Buchauszug: Markus v. Hänsel-Hohenhausen – Das Verbrechen aus Prinzip

„Der kategorische Imperativ der Aufklärung kann dem Verbrechen also keinen Einhalt gebieten: Wenn das Verbrechen aus Prinzip geschieht, wird es selbst zum kategorischen Imperativ. Nichts konnte den Menschen und nichts kann ihn bis heute an Handlungen hindern, die er kraft seiner Intelligenz als vernünftig zu begründen weiß.

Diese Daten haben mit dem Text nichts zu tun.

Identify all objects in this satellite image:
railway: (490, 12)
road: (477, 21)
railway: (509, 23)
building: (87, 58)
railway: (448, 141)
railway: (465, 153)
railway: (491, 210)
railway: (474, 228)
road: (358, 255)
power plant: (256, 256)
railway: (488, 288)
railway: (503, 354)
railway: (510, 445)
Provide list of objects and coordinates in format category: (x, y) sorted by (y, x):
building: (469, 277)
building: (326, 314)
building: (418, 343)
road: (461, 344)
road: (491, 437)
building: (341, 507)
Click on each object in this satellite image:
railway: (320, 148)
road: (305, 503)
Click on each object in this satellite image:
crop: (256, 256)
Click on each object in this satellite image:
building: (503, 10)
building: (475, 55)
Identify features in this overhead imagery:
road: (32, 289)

Ein echtes Ethos bewirkt aber genau dies. Es ist auch bindend, wenn ihm das ideologische, politische, wirtschaftliche oder ein beliebiges anderes Kalkül widerstreitet. Ein Ethos, das das Leben schützt, kann irrational sein, Ethik dagegen rationalisiert die Gesellschaft. […]

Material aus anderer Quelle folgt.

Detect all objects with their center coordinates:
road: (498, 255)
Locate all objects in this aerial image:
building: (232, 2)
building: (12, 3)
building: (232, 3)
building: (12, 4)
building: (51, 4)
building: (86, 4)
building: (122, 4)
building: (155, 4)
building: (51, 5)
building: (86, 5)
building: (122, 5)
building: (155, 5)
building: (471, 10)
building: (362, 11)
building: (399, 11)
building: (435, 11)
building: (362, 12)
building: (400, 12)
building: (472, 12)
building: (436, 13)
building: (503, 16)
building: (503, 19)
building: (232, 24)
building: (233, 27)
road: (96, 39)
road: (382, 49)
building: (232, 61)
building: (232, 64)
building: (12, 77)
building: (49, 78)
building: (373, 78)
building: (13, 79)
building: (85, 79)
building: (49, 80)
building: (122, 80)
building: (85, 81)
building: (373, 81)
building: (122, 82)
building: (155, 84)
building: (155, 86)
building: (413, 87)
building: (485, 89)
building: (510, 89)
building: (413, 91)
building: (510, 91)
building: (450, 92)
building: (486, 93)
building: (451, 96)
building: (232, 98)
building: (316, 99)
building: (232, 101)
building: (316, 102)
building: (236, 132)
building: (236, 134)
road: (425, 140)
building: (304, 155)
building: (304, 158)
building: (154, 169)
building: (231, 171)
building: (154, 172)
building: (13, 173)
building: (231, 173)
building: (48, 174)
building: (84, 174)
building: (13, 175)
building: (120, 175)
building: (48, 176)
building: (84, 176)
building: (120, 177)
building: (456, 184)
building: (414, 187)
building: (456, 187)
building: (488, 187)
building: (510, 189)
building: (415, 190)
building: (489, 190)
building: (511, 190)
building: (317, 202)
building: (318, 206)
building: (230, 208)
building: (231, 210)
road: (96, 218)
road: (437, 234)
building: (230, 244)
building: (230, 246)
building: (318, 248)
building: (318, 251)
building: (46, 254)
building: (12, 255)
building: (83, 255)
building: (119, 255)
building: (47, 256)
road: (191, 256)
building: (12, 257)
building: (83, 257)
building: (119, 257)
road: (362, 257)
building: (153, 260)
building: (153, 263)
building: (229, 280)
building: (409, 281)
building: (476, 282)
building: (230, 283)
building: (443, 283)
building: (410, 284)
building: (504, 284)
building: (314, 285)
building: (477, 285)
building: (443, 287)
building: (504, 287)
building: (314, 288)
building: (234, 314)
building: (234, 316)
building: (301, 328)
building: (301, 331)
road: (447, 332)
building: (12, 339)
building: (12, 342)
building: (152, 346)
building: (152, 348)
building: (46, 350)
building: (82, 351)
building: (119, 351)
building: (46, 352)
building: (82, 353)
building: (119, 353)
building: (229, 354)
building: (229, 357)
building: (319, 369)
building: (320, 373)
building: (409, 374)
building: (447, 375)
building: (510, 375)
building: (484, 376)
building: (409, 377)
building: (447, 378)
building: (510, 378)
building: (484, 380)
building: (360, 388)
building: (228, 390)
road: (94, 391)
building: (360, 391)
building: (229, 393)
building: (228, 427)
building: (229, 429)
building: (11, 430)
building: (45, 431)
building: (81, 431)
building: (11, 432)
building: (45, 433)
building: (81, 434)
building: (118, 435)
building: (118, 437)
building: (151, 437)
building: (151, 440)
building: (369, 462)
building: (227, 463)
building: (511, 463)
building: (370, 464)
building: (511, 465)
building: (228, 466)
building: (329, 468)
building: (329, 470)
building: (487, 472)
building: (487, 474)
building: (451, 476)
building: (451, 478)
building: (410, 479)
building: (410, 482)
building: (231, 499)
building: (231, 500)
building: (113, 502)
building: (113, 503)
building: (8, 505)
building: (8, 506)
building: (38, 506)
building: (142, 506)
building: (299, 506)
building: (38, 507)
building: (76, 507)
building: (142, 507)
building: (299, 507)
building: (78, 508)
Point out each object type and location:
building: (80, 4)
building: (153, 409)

In den beiden aufgeklärten Jahrhunderten wurde fast jede nur vorstellbare Gewalttat und Pervertierung sittlicher Vorstellung Wirklichkeit – von Vernunftsgründen gerechtfertigt. Weil das natürliche Empfinden sich auf Greueltaten, trotz angeführter rationaler Gründe, d.h. auf das Fehlen eines Ethos, dennoch nicht einzustellen vermochte, kam die Vorstellung auf von der „Würde des Menschen“.“

(Dr. Markus von Hänsel-Hohenhausen, Hitler und die Aufklärung – Der philosophische Ort des Dritten Reiches, Seite 28-29)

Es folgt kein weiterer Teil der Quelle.